On the other hand, they could lose and end up with none of that. Psychopaths, particularly unsuccessful psychopaths (those deemed to have lower neurological integrity in the frontal lobe and tend to end up in prison more than their successful counterparts), are notoriously bad at making risky decisions; this could support the notion of unsuccessful psychopaths becoming fighters. It would be much easier for a psychopath to rely on their charm to manipulate in an innocuous environment to gain control and fulfill their egoistic goals than to subject their bodies to tremendous punishment in a ring with a lot less certainty of success. Psychopaths who do or would fight, would in all likelihood be unsuccessful psychopaths, and could be identified by a number of factors: One, have they been involved in domestic abuse? Two, have they shown any remorse concerning said domestic abuse? Three, do they also assault people they are not familiar with/have no relationship with? Four, is their ego ridiculously high, even for a fighter?

Ring any bells?

Show me the discipline!

Recently, I came to the conclusion that years of boxing could have both positive and negative effects on the brain. Excluding the damage that can occur when a boxer has been repeatedly punched hard in the head for 15-20 years, boxing is going to become interwoven into the neural fabric and reflect an aggressive history; the question being has this conditioned the boxer to be in control when faced with aggressive stimuli (keeping a cool head), or has it simply made them more reactionary?

This week seems to demonstrate the latter. Dereck Chisora, the British heavyweight who recently had a commendable loss to the WBC heavyweight champion, Vitali Klitschko, is clearly a very aggressive and somewhat remorseless individual (I am yet to see any indication that he regretted assaulting his girlfriend late in 2010, in fact his response at a press conference before he was due to fight Wladimir Klitschko, when Wladmir commented on the quality of a man who hits a woman, Chisora responded by trying to denigrate Wladimir’s girlfriend (Press Conference).

But still, you can’t use the behavior of one boxer when considering if boxing has a disciplining effect on those who practice.
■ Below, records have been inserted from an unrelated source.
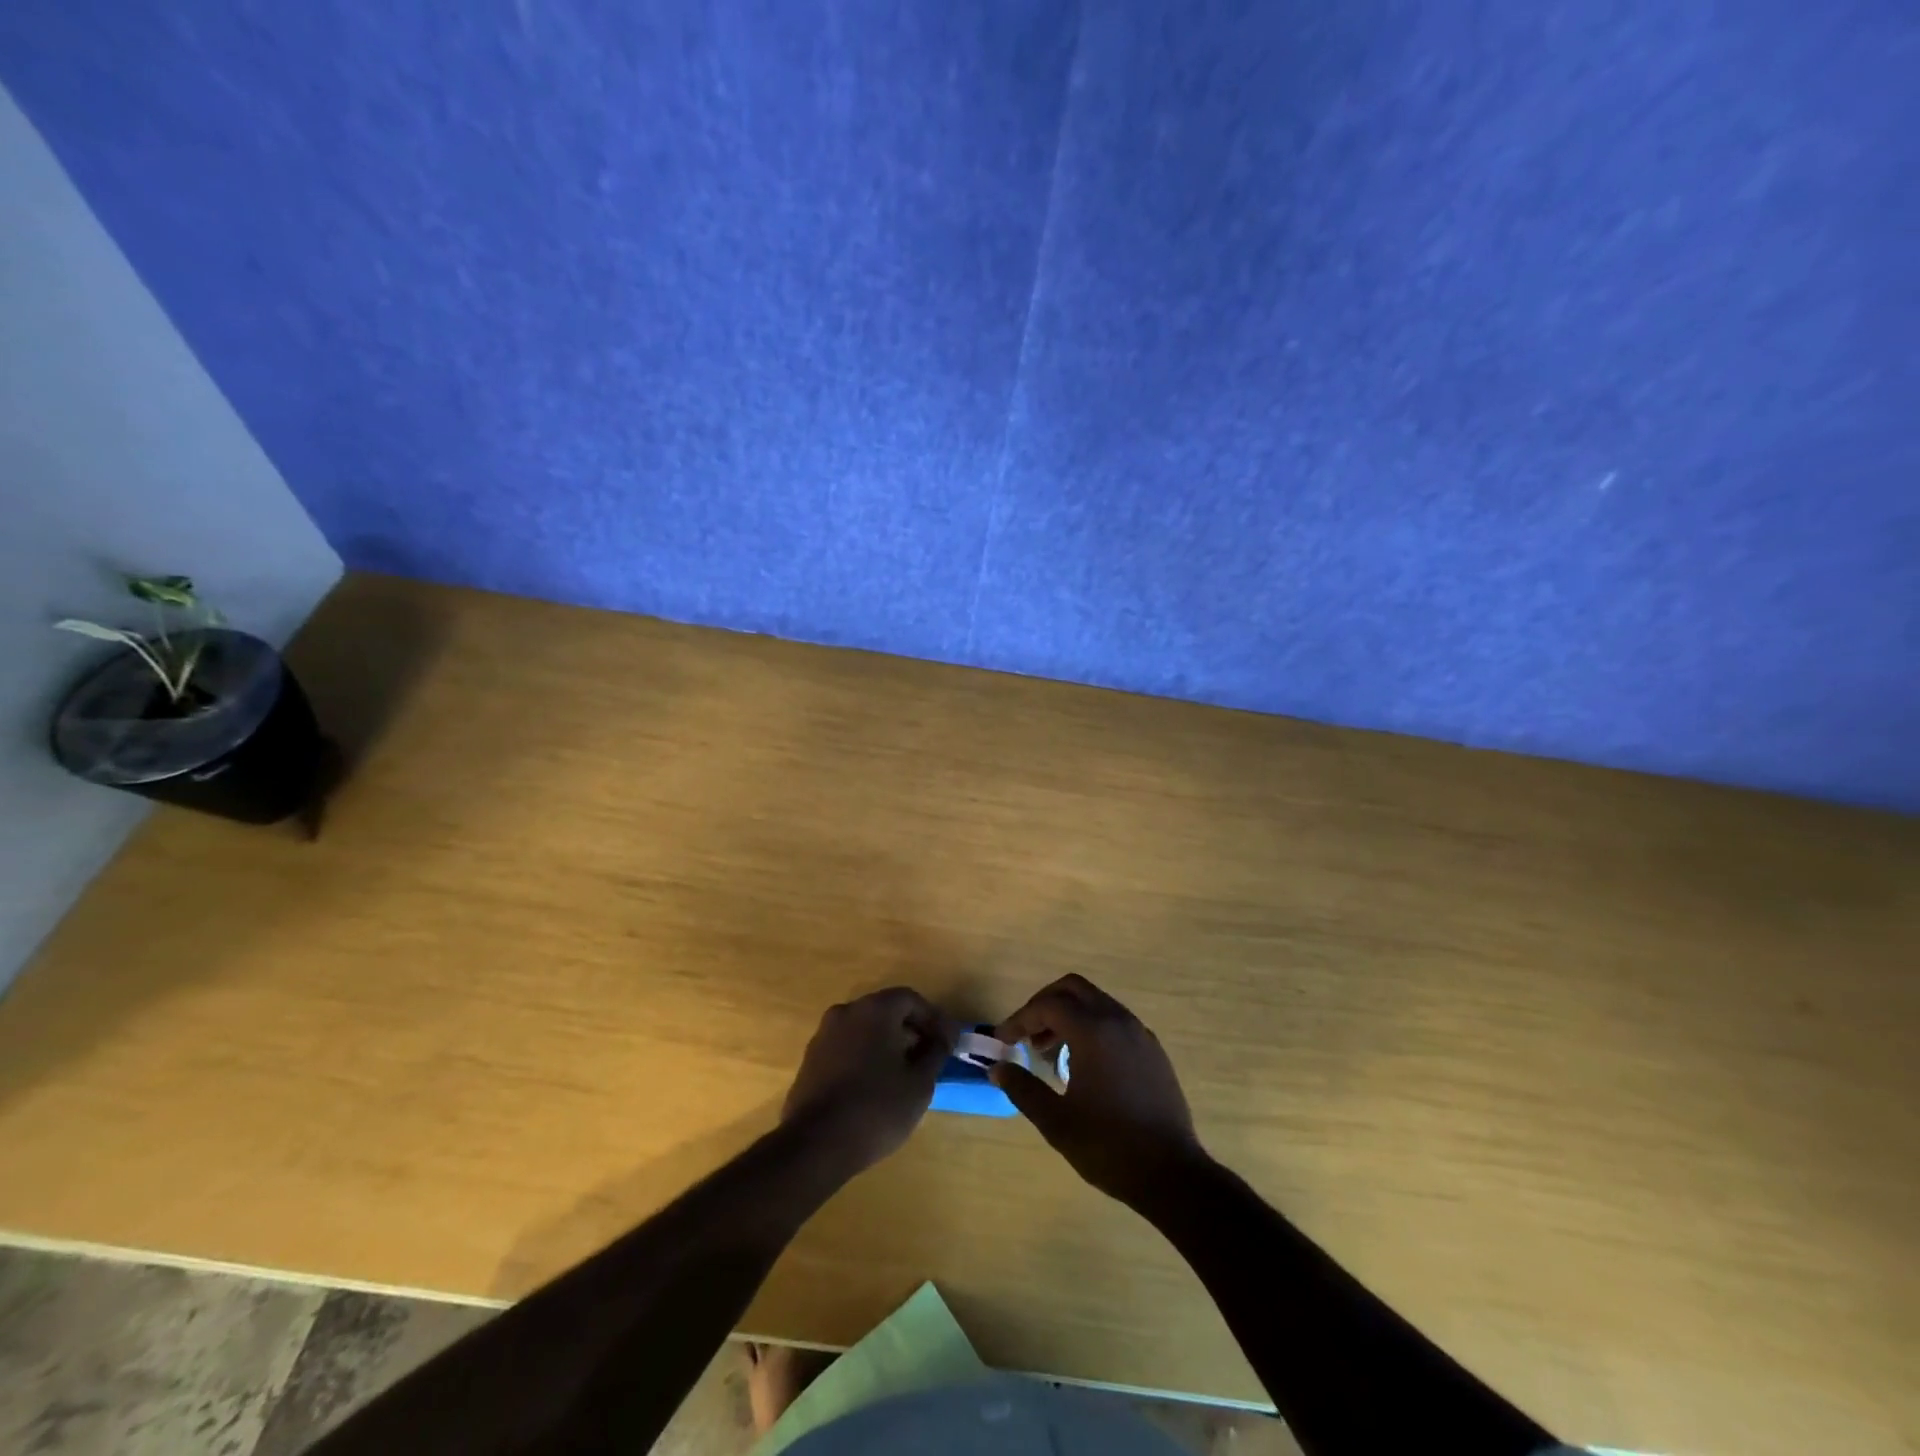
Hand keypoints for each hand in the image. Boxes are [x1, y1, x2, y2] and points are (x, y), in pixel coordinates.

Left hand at [782, 988, 952, 1174]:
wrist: (816, 1145)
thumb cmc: (877, 1108)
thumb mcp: (919, 1083)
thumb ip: (935, 1052)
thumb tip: (943, 1037)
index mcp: (874, 1010)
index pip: (910, 999)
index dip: (933, 1018)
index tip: (947, 1042)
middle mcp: (846, 1012)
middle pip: (886, 1010)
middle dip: (910, 1029)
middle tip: (929, 1056)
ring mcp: (824, 1035)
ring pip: (864, 1029)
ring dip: (887, 1043)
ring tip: (904, 1073)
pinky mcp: (811, 1060)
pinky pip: (847, 1047)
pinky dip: (865, 1056)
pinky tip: (875, 1084)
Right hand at [993, 974, 1207, 1207]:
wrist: (1173, 1174)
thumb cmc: (1109, 1146)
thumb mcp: (1056, 1122)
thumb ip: (1023, 1089)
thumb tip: (997, 1068)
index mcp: (1094, 1031)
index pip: (1048, 1006)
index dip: (1020, 1019)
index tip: (1003, 1041)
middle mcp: (1118, 1020)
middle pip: (1073, 989)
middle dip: (1044, 1005)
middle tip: (1026, 1034)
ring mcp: (1139, 1033)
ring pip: (1096, 1002)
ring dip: (1068, 1016)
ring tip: (1049, 1052)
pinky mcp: (1153, 1050)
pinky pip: (1114, 1021)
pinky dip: (1091, 1027)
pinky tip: (1082, 1064)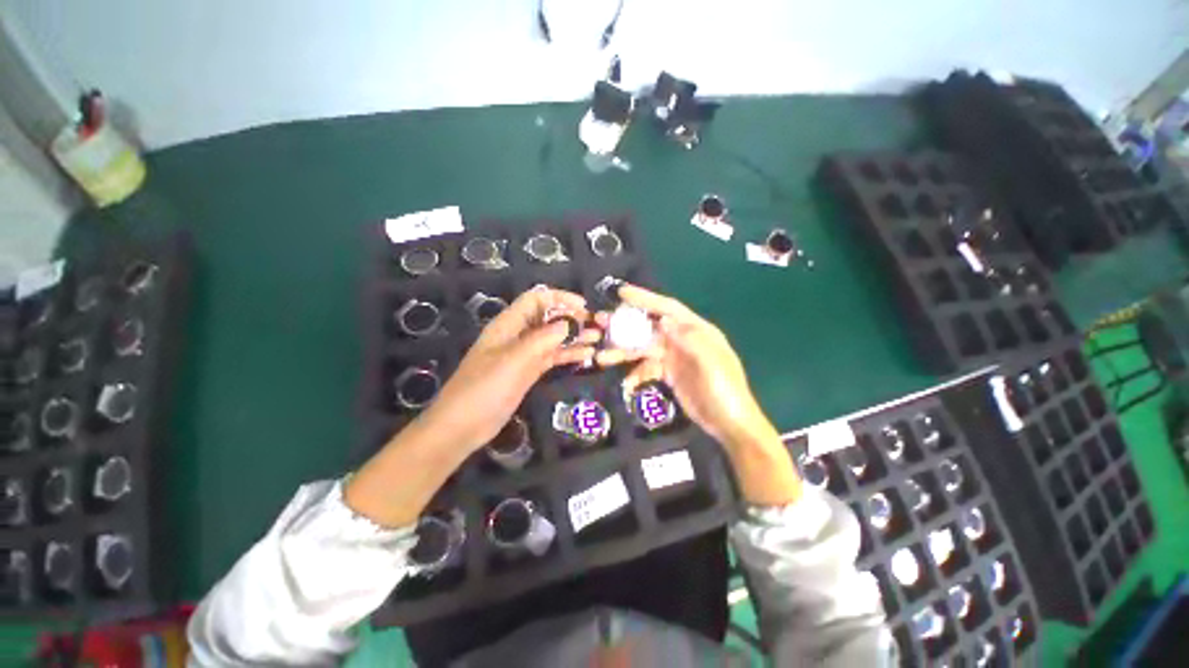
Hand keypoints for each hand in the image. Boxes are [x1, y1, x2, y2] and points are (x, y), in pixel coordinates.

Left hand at [346, 287, 599, 526]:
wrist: (463, 426)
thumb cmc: (484, 389)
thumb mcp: (514, 360)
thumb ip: (542, 339)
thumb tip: (569, 323)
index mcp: (508, 324)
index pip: (536, 299)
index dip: (560, 298)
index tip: (583, 306)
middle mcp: (517, 335)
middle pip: (547, 317)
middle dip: (571, 318)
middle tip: (596, 326)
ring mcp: (523, 354)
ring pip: (552, 338)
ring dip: (574, 337)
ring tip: (597, 339)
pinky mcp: (528, 371)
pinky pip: (551, 357)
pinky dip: (568, 354)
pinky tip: (586, 356)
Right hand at [595, 284, 768, 448]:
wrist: (729, 424)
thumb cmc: (725, 390)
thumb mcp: (712, 363)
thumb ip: (689, 339)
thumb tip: (663, 320)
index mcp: (697, 330)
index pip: (668, 308)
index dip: (646, 299)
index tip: (622, 292)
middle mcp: (683, 339)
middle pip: (650, 327)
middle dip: (626, 325)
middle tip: (602, 323)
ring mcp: (674, 357)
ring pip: (644, 348)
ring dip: (624, 352)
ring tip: (601, 357)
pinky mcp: (668, 374)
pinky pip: (647, 368)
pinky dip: (636, 374)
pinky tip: (627, 384)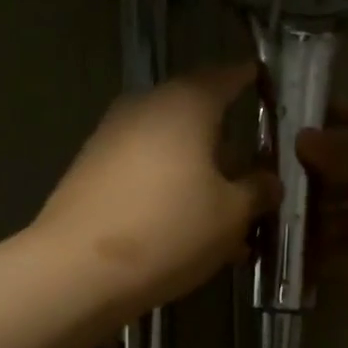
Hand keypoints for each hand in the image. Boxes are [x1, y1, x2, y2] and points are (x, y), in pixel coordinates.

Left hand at [35, 64, 278, 317]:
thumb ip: (257, 191)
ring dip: (200, 173)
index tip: (266, 84)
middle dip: (227, 141)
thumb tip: (269, 181)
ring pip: (170, 148)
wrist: (77, 270)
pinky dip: (171, 189)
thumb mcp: (232, 215)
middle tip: (253, 170)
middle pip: (196, 114)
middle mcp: (145, 108)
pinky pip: (145, 170)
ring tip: (225, 214)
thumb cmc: (170, 229)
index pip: (226, 77)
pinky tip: (187, 227)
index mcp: (185, 104)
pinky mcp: (91, 172)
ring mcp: (112, 138)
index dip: (249, 79)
The only trouble is that Chisora isn’t the only boxer who has recently been accused of assault; so have Oscar De La Hoya and Floyd Mayweather. So what does it mean for a boxer to say that boxing is a way to discipline oneself? Assault is either carried out as a reaction to a (perceived) harmful stimulus, or it is used as a means to gain control for a particular end (money/respect/sexual domination/revenge). The difference between these two types of aggression is control. This raises a serious problem, because if boxing disciplines (which puts a boxer in control of reactive aggression), then their assaults are more likely to be planned and callous attempts to achieve a particular goal.

Another strike this week against boxers being in control came from the Welsh up-and-coming Nathan Cleverly, who defends his WBO Light Heavyweight belt against American Tom Karpency tomorrow in Wales. Cleverly has recently commented on the Chisora-Haye debacle by promising to be a model boxer, but he also made a surprising comment that almost appears to be a back-handed slap towards boxing: “Fighters are fighters, they are naturally aggressive and in the heat of the moment can flip out. So it’s important security is stepped up.” This remark, while on the one hand is not surprising, on the other hand it is. Fighting is aggression, and fighting is also violence, so to become a skilled fighter is to become skilled in the use of physical aggression and violence. But the difference between being able to use skilled aggression and being aggressive surely brings us back to the problem of control? As a boxing fan, I hope this distinction exists.